Altogether, Cairo Genizah contained some 350,000 manuscript fragments dated from about 870 CE to as late as 1880, with the majority of documents dating from the period between 950 and 1250 CE. Most of the fragments, some 70%, are still in Cambridge, another 20% to 25% is at Jewish Theological Seminary in New York, and the rest are scattered around the world.
Sadly, most of the Cairo Genizah treasure was found in poor condition: paper had crumbled or been stuck together; parchment was torn; text was missing in the middle of documents. Some pages were covered with a molasses-like goop, of undetermined origin. No one had cataloged any of the pages. And so much of it is in little fragments. Only recently, computer scientists at Tel Aviv University started using artificial intelligence to piece together some of the fragments; to date, they have been able to reconstruct more than 1,000 documents, but many more await their turn.
To do these reconstructions, computer scientists photograph and digitize the fragments, which are then scanned using algorithms, segments of which were developed for facial recognition. The computer ignores content and looks for matching physical attributes.
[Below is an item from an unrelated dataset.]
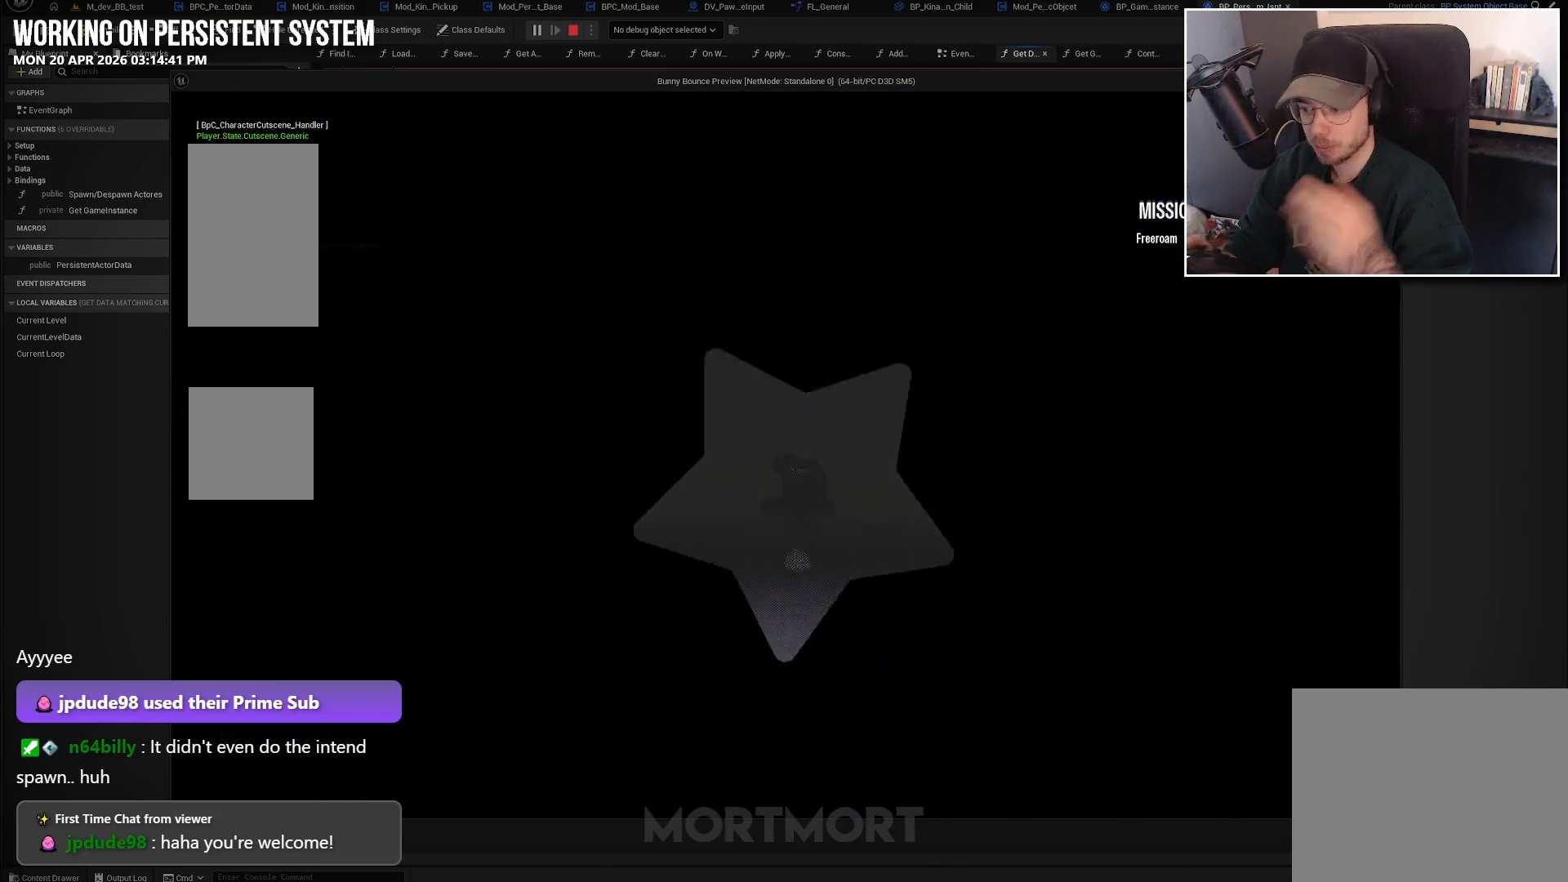
{"buttons": [], "left_stick": "center", "right_stick": "center", "events": []}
Nachum Dershowitz of Tel-Aviv University’s Blavatnik School of Computer Science explains:
“We look at the shape of letters and the spacing between lines and things like that. If you have two pages from the same book, then the layout of each page is similar.”
Eventually, the more documents the computer sees, the better the algorithm will get, an attribute that A.I. scientists call computer learning.
Based on reconstructed documents and even mere fragments, scholars are able to study diverse aspects of the social and economic history of the Jewish people. Judaic scholar Shelomo Dov Goitein created a “who is who” index based on the Cairo Genizah documents which covers about 35,000 individuals. This included about 350 “prominent people” (among them Maimonides and his son Abraham), 200 “better known families”, and mentions people of 450 professions. But the world-wide coverage of the Cairo Genizah treasure goes far beyond the Jewish community in Egypt at the time, as documents come also from Palestine, Lebanon, Syria, Tunisia and Sicily. Other documents cover trade networks extending as far as India. Cities mentioned range from Samarkand to Seville, from Aden to Constantinople, from Marseilles to Venice, and even Kiev and Rouen are occasionally mentioned. Several documents from Cairo Genizah, namely, the Khazar Correspondence, the Schechter Letter and the Kievian Letter, shed a new light on the history of Khazaria and Kievan Rus.
But Cairo Genizah documents are important not only to historians and Judaic scholars, but to linguists as well because they allow us to trace the development of Hebrew (as well as of Arabic, to a lesser extent). But the linguistic significance of Cairo Genizah does not stop there: curiously, some of the documents are written in, or contain words from, Indo-European languages; historical linguists are interested in these documents because by examining how words in other languages, for example Old French, are rendered in the Hebrew script one can draw conclusions about the pronunciation patterns and more generally the historical development of French.